Darfur rebels not aware of talks, welcome Nigeria


CAIRO, Aug 10 (Reuters) - Rebels from Sudan’s troubled Darfur region said on Tuesday they had not been informed of peace talks due to be held in Nigeria at the end of the month, but welcomed the choice of venue and mediation.

The African Union (AU) said on Sunday rebels and the government had agreed to talks mediated by Nigerian President Olusegun Obasanjo in Abuja on Aug. 23 to find a political solution to end a rebellion launched in remote Darfur by two rebel groups in February last year.

The United Nations says the conflict has claimed about 50,000 victims and displaced more than one million, triggering the world’s worst humanitarian crisis.

But both the rebel Justice and Equality Movement (JEM) and the Sudan Liberation Army (SLA) told Reuters on Tuesday that they had told the AU they wanted to participate in deciding the time and place of negotiations but had not been consulted.

"Until now no one consulted us or discussed with us about the venue or the time so we cannot say we are going to attend. We have to participate to decide where," JEM spokesman Idriss Ibrahim said from Asmara.

"Generally we have no objections to Nigeria because it was we who suggested Nigeria originally," he added. "But the procedure they have done is not the right way."

SLA spokesman Mohamed Mursal also said the groups had received no official invitation to talks from the AU, although the group’s political leader had previously said the movement would attend.
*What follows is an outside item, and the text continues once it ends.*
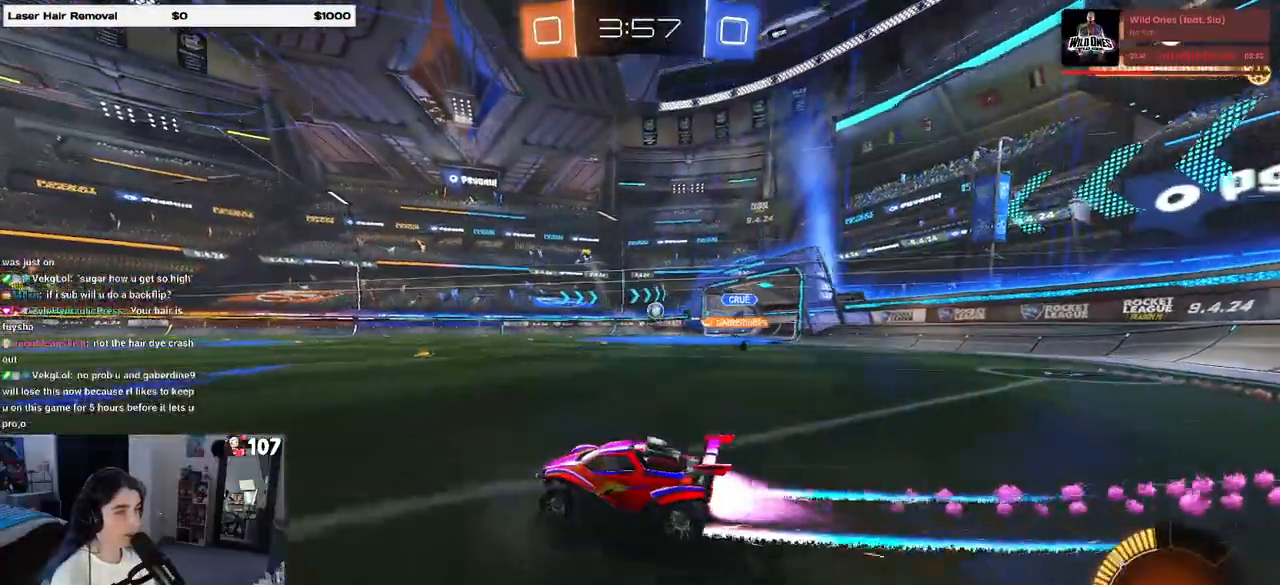
{"buttons": [], "left_stick": "center", "right_stick": "center", "events": [[267, "R1", "up"], [483, "left_stick", "center"]]}
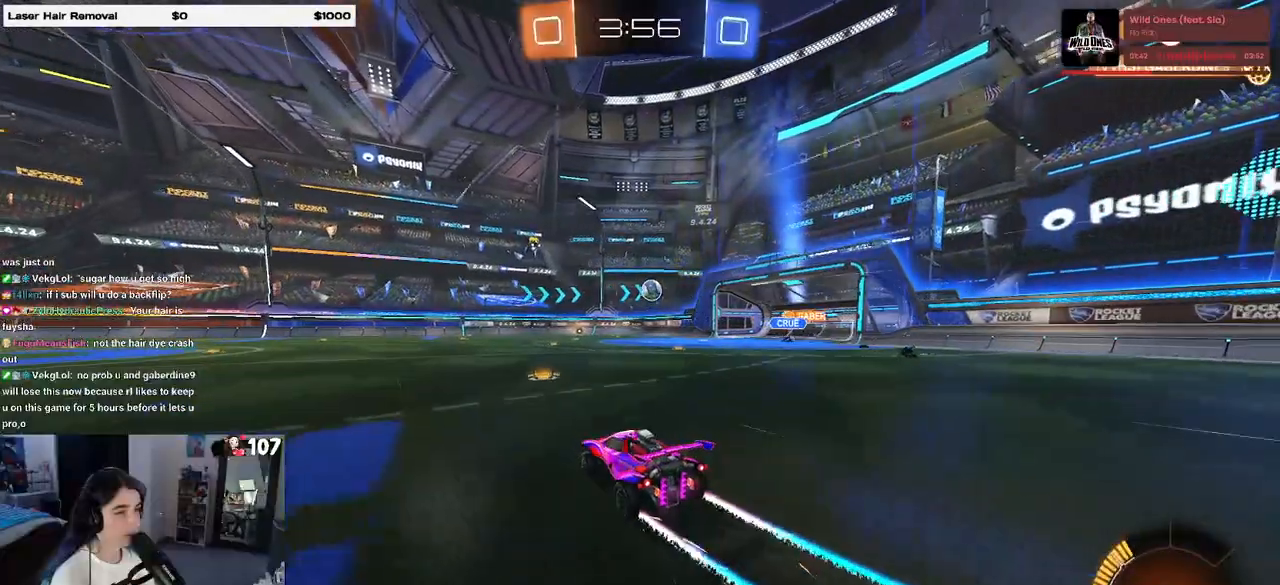
{"buttons": [], "left_stick": "center", "right_stick": "center", "events": [[167, "left_stick", "right"], [317, "left_stick", "center"]]}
"We do not have any opposition to the country itself ... of Nigeria as a place of negotiations. But we did not choose the place," Mursal added from Asmara.

He added the SLA was ready for talks and denied that the group had placed any preconditions on talks.

"We did not put conditions on the talks in Addis Ababa," he said, adding the rebels had simply asked the Sudanese government to implement a humanitarian ceasefire agreement signed in the Chadian capital N’Djamena in April.

Talks in Addis Ababa in July collapsed after the Sudanese government declined preconditions set by the rebels.

Sudan has said it will attend the Abuja talks without preconditions.

The rebellion was sparked after long conflict between ethnically African farmers and Arab nomadic tribes over scarce resources in Darfur.

Rebels accuse Khartoum of neglecting Darfur and of arming Arab militias, known as Janjaweed, to loot and burn African villages in a campaign of ethnic cleansing.

The government denies the charge and calls the Janjaweed outlaws.